By understanding why your dog’s temperament and nature can go a long way towards understanding why your dog does what he does, when he does it.

However, some general traits still stand out regardless of the dog’s breeds and environment.

Dogs are Predators

Dogs are said to be a better predator as they process acute hearing, wide range of vision and strong sense of smell.

With their acute hearing and head muscles that allow precise orientation of their ears, dogs can pick up a range of sounds and locate the source quickly and with high accuracy.

Also his field of vision is higher than that of humans. It is estimated that a dog's field view can be from 180-270 degrees, while in comparison, a human's vision range is only 100-150 degrees. This allow them to track events better and hence a better predator.

A dog's sense of smell is believed to have 25 times as many scent-receptor cells or being able to sense concentrations 100 million times smaller than humans.
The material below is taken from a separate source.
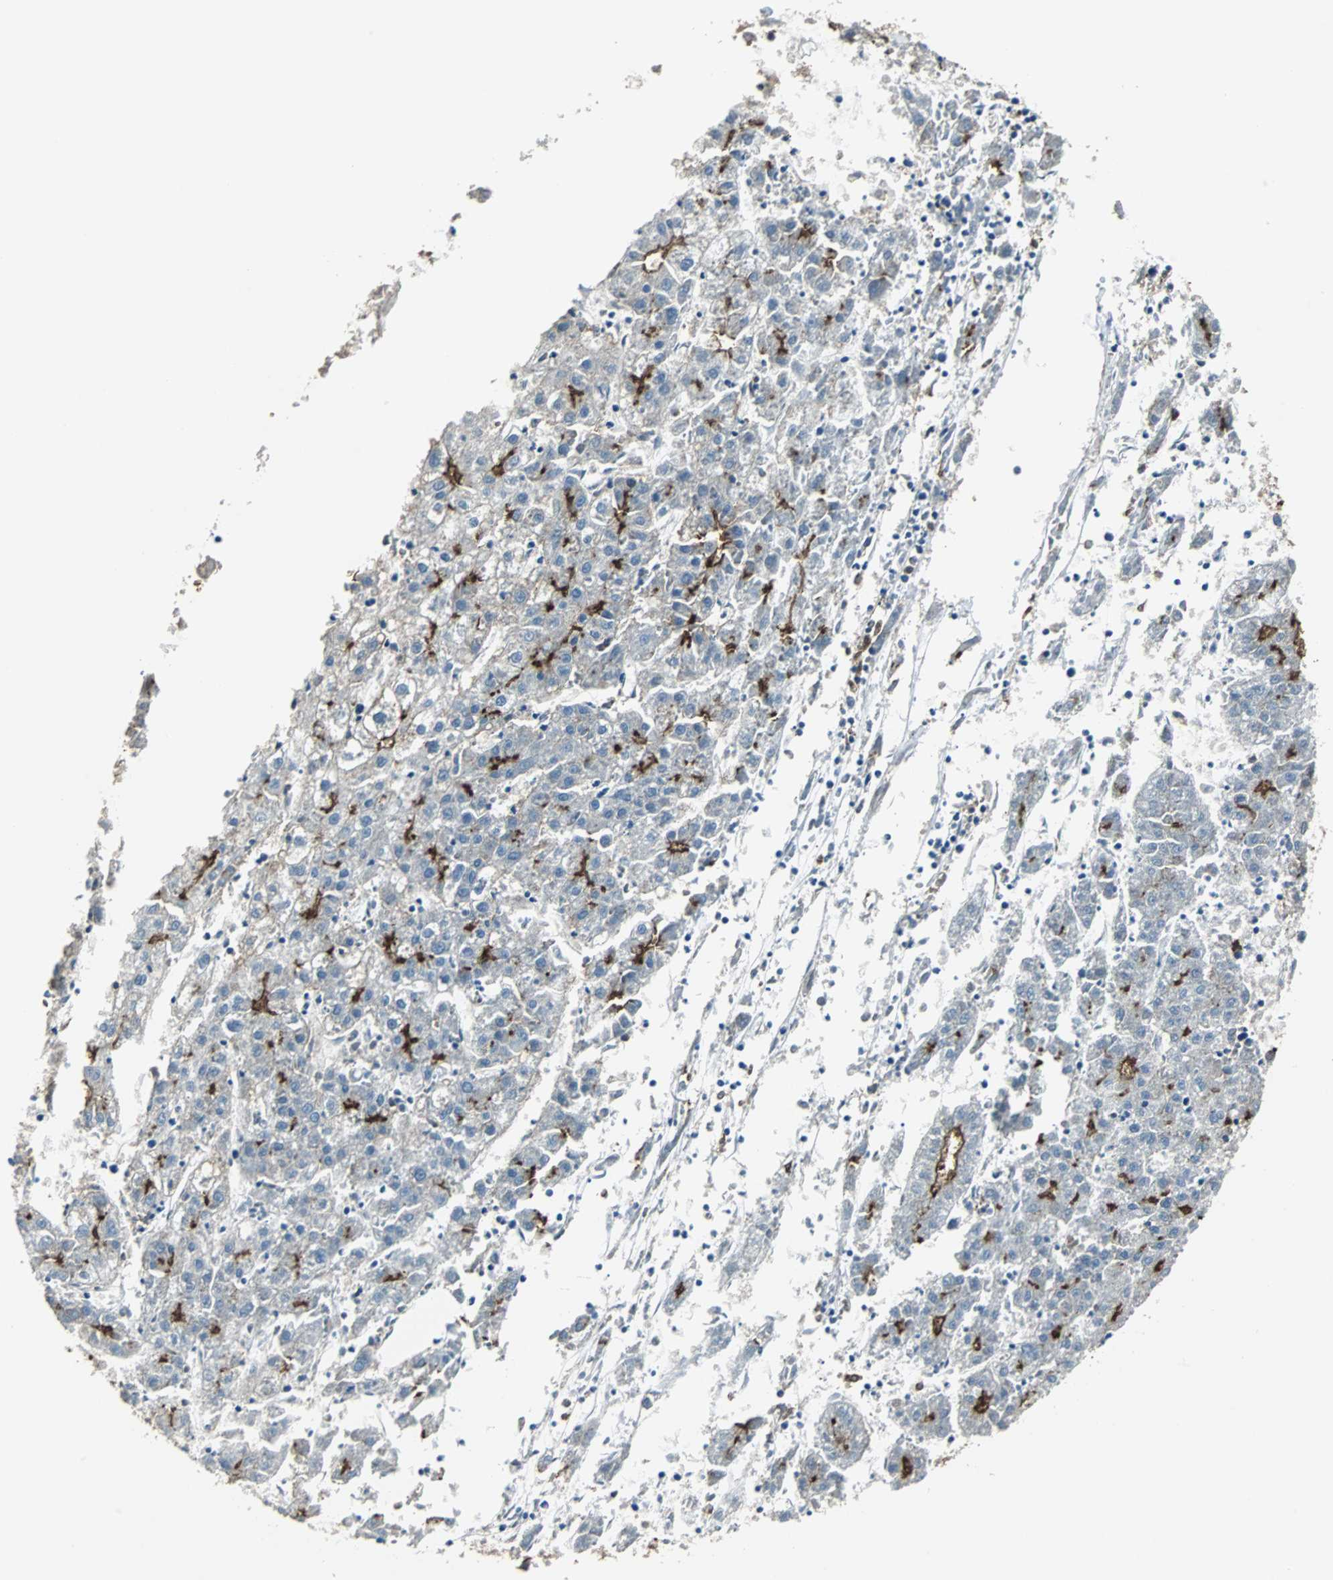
{"staining": {"intensity": "strong", "quantity": "<25%", "location": "cytoplasmic/membranous"}, "tissue": "liver cancer", "cell_type": "Tumor cells", "image_type": "cancer", "snomed": [{"axis": "morphology", "description": "Carcinoma, Hepatocellular, NOS"}, {"axis": "topography", "description": "Liver"}], "caption": "Protein expression analysis of human hepatocellular carcinoma (liver) reveals strong cytoplasmic/membranous staining in approximately <25% of tumor cells.", "gene": "MKX", "patient": {"sex": "male", "age": 72}}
Golden Retrievers, for example, can smell gophers through two feet of packed snow and a foot of frozen earth. And, they'll dig through it to get to the gopher. That's predatory behavior.

Dogs are Social Animals

As much as we acknowledge our dogs to be highly social in nature, very often this is being ignored. We find dog owners often lock a lone dog away in a garage or a crate or on a rope in the yard for long periods. This isolation from contact with humans and even other animals invariably leads to fear and/or aggression and other forms of maladjustment. Dogs need companionship in order to develop healthy behavior.

Isolating a dog for brief periods for purpose of training and behavior adjustment can be useful. Fear of expulsion from the pack can put overly assertive, alpha-status seeking dogs into alignment with the trainer's goals. In any human-dog pair, the human must be the alpha (leader). Otherwise, the consequences might be property destruction, human frustration and unsafe conditions for people (both adults and children) and dogs.

But excessive time devoid of social interaction with another dog, the human, or even a friendly cat can harm a dog's psychology and can lead to unwanted behavior.

Dogs are Exploratory

Dogs are like two-year-old humans, which learn by exploring their environment and may even engage in destructive behavior. Dogs are no respecters of property. Training and an appropriately selected set of objects and suitable area can channel that behavior into something acceptable to humans and healthy for the dog.

Providing toys with characteristics very distinct from human property, such as rawhide bones rather than rubber balls that are hard to tell from children's, leads to less confusion and misbehavior.

Like their ancestors, wolf, it is within the dogs' nature to dig as part of the dog's exploration. Be prepared to patch holes in lawn if the dog is unsupervised for very long. Plants can usually be protected with cayenne pepper paste, bitter apple and other preparations.

Dogs are Scavengers

Have you ever noticed that your dog will eat deer droppings, even when he already has a sumptous meal? Dogs may even chew on dead rats, eat grass and ingest a wide variety of things - and they'll repeat the behavior day after day, though such actions may eventually cause them stomach upsets.

This is because dogs do not understand the concept of cause and effect, especially when the two are separated in time. So as responsible owners, we have to minimise such happenings to keep our dogs healthy and safe.

Recognizing a dog's nature, and working within in it rather than against it leads to less frustration for both human and dog. Enjoying the beneficial aspects, such as spontaneous dog hugs (leaning into a leg), paw offering and a head laid on the lap are just a few of the rewards.